闵安拿着米果,迟疑道:“你不是说毒源就在这里,那这蜂蜜……”
玄序不说话,翘起的嘴角永远那样温和,闵安看见他的笑容,觉得比山泉还要清澈,不再怀疑什么,就低头咬了一大口米果,吃得脆响。
玄序拍了拍闵安的头:“敢吃下去,不怕毒么?”
闵安舔了舔嘴唇:“我信玄序。”
玄序笑:“亏得你如此信任我,来吧,我带你看看真正的毒源。”
穿过石碑林、桂树,再向上攀爬,便是一处渗水的山头,空气里透着一股混浊味道,苦辛中带了些淡香。闵安揉揉鼻子,嘀咕道:“好熟悉的味道。”
玄序回头应道:“闻着像是泥蜡,吸进肺里,还有一股香味。”
闵安恍然点头:“对!对!萧大人给我的那个瓷瓶里,装着的就是这股味儿!”
两人还未爬到山顶,路过的乡农特地提醒道:“两位相公,莫朝前走了,眼头的山洞是死坑,进去就出不来哩。”
闵安奇道:“洞里有什么?”乡农只是摇手:“里面死了三个人,官家又不管,还没人再敢进去,任哪个也不晓得里面有什么。”
乡农远去,闵安好奇不过,薅着草根朝上爬,伸头探了探。山洞像是一处石|穴,潮湿而阴暗,风一吹,持续不断地冒出苦香味道,洞口的石壁爬满了白灰,像是斑驳的门板。
玄序望着闵安撅在草皮上的身影,笑了笑,拾起一块石头,朝他手臂扒拉的树枝砸去,引得他惊叫一声,松开了手。随后,闵安像是倒溜的四脚怪,哎哟哎哟地滑到坡底来。
玄序眼疾手快,提住了闵安的衣领,说道:“左臂伤了,还这么不省心,先随我回去,准备好了再来。”
闵安一想倒是实在话,任谁都不知道洞里有什么光景,贸贸然冲进去不见得能讨到好处,于是他就跟在闵安身后,晃晃悠悠地走进了山镇。
玄序在前提着陶罐,时而回头递上一根蘸了花蜜的米果棒子,吃得闵安满嘴香甜。
一路上,不断有乡民跟玄序打招呼,玄序必定会停下来作揖问安,闵安吃完了米果,也站在后面躬身行礼。

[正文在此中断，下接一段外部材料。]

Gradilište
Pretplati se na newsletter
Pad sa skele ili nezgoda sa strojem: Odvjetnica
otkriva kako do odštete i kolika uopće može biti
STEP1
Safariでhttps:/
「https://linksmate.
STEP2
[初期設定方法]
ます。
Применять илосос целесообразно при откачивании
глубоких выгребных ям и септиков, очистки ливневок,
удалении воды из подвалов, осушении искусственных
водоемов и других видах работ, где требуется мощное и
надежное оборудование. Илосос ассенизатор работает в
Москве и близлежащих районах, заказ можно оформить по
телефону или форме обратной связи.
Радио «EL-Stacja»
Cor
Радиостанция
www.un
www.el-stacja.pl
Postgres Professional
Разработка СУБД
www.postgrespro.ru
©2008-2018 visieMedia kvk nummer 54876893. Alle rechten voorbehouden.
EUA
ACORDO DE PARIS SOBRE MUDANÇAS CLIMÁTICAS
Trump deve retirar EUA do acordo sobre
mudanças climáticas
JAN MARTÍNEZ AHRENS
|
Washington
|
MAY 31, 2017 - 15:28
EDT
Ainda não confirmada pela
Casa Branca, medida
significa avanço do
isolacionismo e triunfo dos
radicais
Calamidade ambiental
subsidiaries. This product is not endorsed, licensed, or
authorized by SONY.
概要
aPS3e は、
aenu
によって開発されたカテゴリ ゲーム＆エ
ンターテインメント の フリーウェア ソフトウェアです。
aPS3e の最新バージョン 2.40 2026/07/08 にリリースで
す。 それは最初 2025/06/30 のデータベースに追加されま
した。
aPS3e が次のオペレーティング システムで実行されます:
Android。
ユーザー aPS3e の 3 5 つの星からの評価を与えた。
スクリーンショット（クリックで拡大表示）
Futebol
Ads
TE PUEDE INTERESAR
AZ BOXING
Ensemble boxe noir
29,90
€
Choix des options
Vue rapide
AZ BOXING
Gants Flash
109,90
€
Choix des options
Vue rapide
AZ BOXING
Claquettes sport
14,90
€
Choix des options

玄序的居所落在一处青石院子里,外面有一道拱桥,两旁扶立桂花树,淡香拂罩整块河汀。
玄序打来温水,催促闵安进屋清洗,闵安梳洗完毕走出来时,却看见玄序挽起衣袖,正站在水井前浆洗衣物。
闵安问:“没下人伺候么?”
玄序微微一笑:“我来伺候你可好。”他明明生了一副贵家公子的气度,袖口露出的手腕显得纤侬合度,和脸容一样,不带一丝瑕疵,如此养尊处优的人做起寻常事务来,竟然也是极熟稔的。
闵安心中一动,走过去抓住玄序的手,摸了摸他的指腹及掌心。这两处地方都有一层薄茧,经过拉伸洗磨,光滑了不少。
玄序站着不动,笑道:“少时起我便游学天下,衣食住行自然也需自己打点,下人从书上找了个偏方,教我怎样保养手掌,晚上再将法子传给你?”
闵安摇摇手,以示不在意。
两人坐在桌旁闲聊,玄序说,全赖与乡民打好交道,才能摸到山里山外的诸多密事,比如那道长相平常的山洞,若不是乡民提醒,他第一次采蜜也险些采到里面去。
“白木郡多生白木桂树,引来蜜蜂采蜜,香味扑鼻,传向两里开外。我曾站在山头仔细查看,看到一群白翅黑背的蜜蜂钻进洞里,所经之处,就会留下白灰香粉。那些粉灰我刮来试了试,有毒。”
玄序向闵安殷殷叮嘱洞|穴里的险难,说了这则重大消息。闵安问:“这种白翅蜜蜂自身带了毒吧?”
玄序回道:“是的,或许久居在洞|穴里,生出了异类。”
闵安惊讶,玄序问:“萧大人派你查案,难道不知这里的险情?”
闵安摇头:“案卷未曾写明,萧大人可能也不知情,再说案发地在旁郡,萧大人即使要我查探,也是引我去那块地头,这里的情况她自然不会提了。”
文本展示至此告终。